Seçilmiş metin:

_ _ _ _ _ _ _

30 Aralık 2009 Çarşamba

çerçey öldü.

.

üüfff

sorun bi bana yeni yıla nasıl gireceksin, yılbaşında ne yapıyorsun diye.
yolda olucam 8(

biletim tam saat 12
biyerlerde konfetiler atılıp, sırıtan insanlar birbirine sarılırken ben otobüs koltuğunda tek başıma oturmuş ve aşağıda acıklı gözlerle bana bakan sel'e el sallıyor olucam sanırım.
hareket saati tam 12 çünkü.
sel'in durumu daha da beter.
aşti'de beni yolcu edip köskös eve dönecek 8(
ne şahane yılbaşı kutlaması!
üff bilmiyorum ki..
biletimi aldık.
ama sabahın köründe kısçe aradı ve biz bir gün erteliycez gidişimizi, sizi bekliycez, beraber gidelim dedi.
perşembe için aldıkları izni yakmak niyetindeler kardişle kısçe.
ben tek başıma gitmeyeyim diye.
hatta kardiş tehdit etti, bileti iade etmezsen bile otobüsün arkasından geliriz, olay çıkar diye.
yapar biliyorum.
şüphem yok.

antalyaya gidiyoruz.
çerçey hasta 8(((
güzel kızım çok hasta.
bana iyi haber verdiler sözde.
yoksa, birkaç gün önce çok kötüymüş beklenti.
kanser demişler.
bizimkiler perişan tabi.
bana söylememişler.
filmler, röntgenler, tahliller vs.
karaciğer yağlanmasına bağlı sarılık olduğu ortaya çıkmış sonra.
bunu duyunca sevinmişler tabi bizimkiler.
iyileşme şansı var.
ama çerçey çok hasta.
günlerdir hiç birşey yemiyormuş.
tuvalete gitmiyor.
hareket etmiyor.
kolunda kelebekler, serumlar.
sabah akşam eve gelen veteriner kontrol ediyor.
üüfff.....

ne hissediyorum anlatmıyım.
anlatamam zaten.
ama gidicem.
gidicem de, nasıl?
biletim hazır ama kardişle kısçe bırakmıyor.
sel'i tek başına bırakacak olmaktan da üzgünüm.
sel gelmek için çabalıyor ama hiç mümkün görünmüyor.
para lazım ona.
aklı kalıyor ama işi bırakma lüksü yok.

kardişle kısçe başka yol bırakmayacak şekilde ısrarcı.
ya onların 1 günlerini harcayacak ve yılbaşında sel'i tamamen yalnız bırakacağım.
ya da saat tam 12'de sel'le kucaklaşıp tek başıma bi otobüs koltuğunda yolculuk edeceğim.

_ _ _ _ _ _ _

Kayıt kümesi:

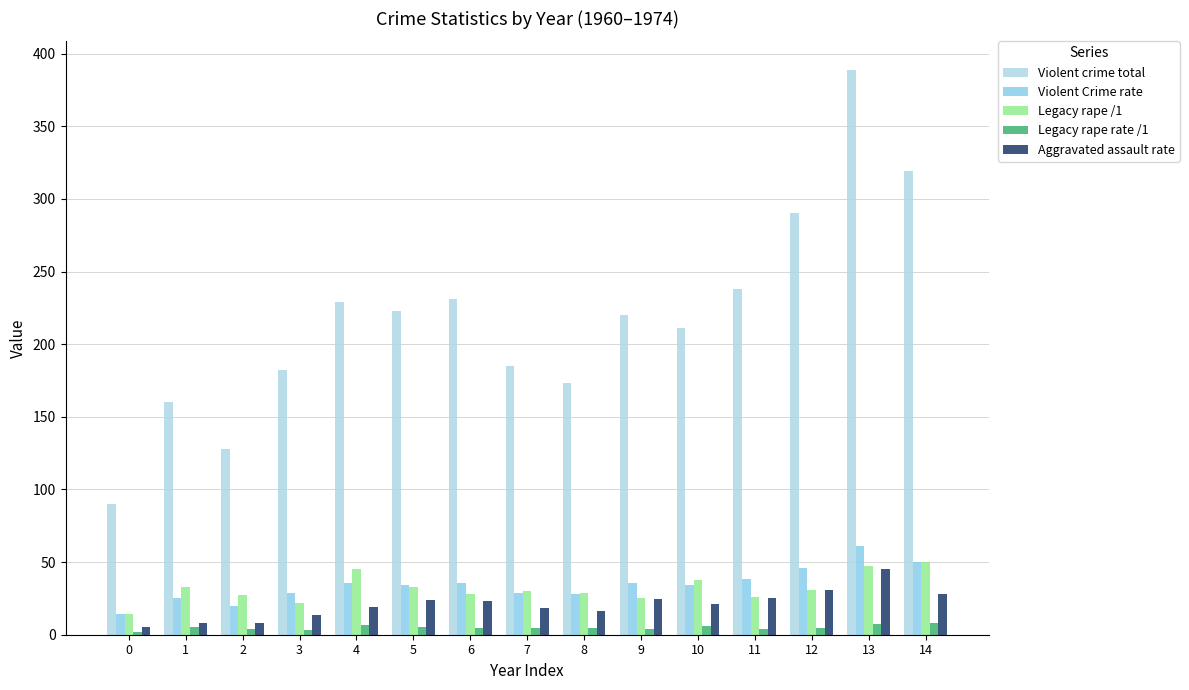

How many series are shown in this chart?

5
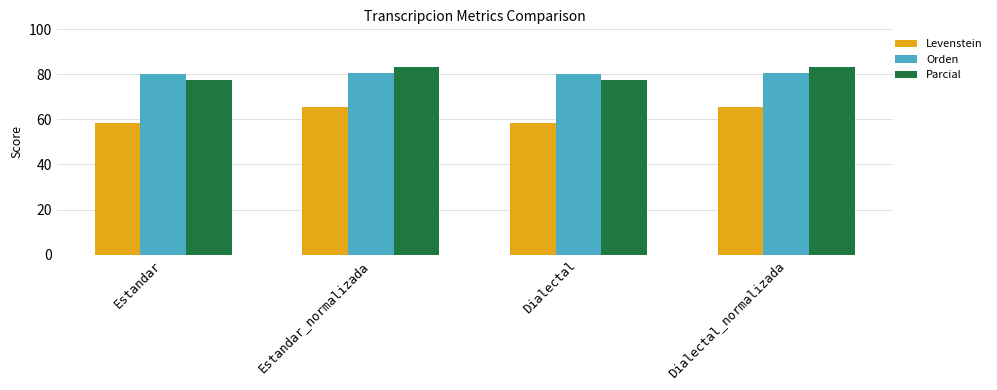

What is the sum of all Levenstein values?

248.4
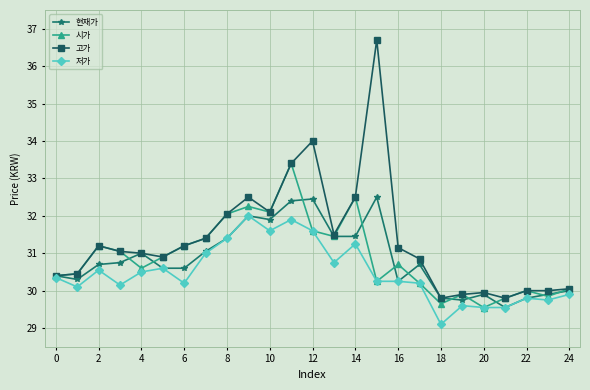

What is the value of the 고가 point at the 3rd from the left?

31.2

_ _ _ _ _ _ _

Görev seti:
1. Seçilmiş metnin "yoksa, birkaç gün" ile başlayıp "kolunda kelebekler, serumlar." ile biten kısmını yeniden yaz, yalnızca "bizimkiler" ifadesini "ailem" olarak değiştir.
2. Yukarıdaki kayıtların tamamını, satırlarına hiç dokunmadan geri ver; resimleri cevaba katma.

Alıştırma cevapları:
1.
yoksa, birkaç gün önce çok kötüymüş beklenti.
kanser demişler.
ailem perişan tabi.
bana söylememişler.
filmler, röntgenler, tahliller vs.
karaciğer yağlanmasına bağlı sarılık olduğu ortaya çıkmış sonra.
bunu duyunca sevinmişler tabi ailem.
iyileşme şansı var.
ama çerçey çok hasta.
günlerdir hiç birşey yemiyormuş.
tuvalete gitmiyor.
hareket etmiyor.
kolunda kelebekler, serumlar.

2.
How many series are shown in this chart?

5

What is the sum of all Levenstein values?

248.4

What is the value of the 고가 point at the 3rd from the left?

31.2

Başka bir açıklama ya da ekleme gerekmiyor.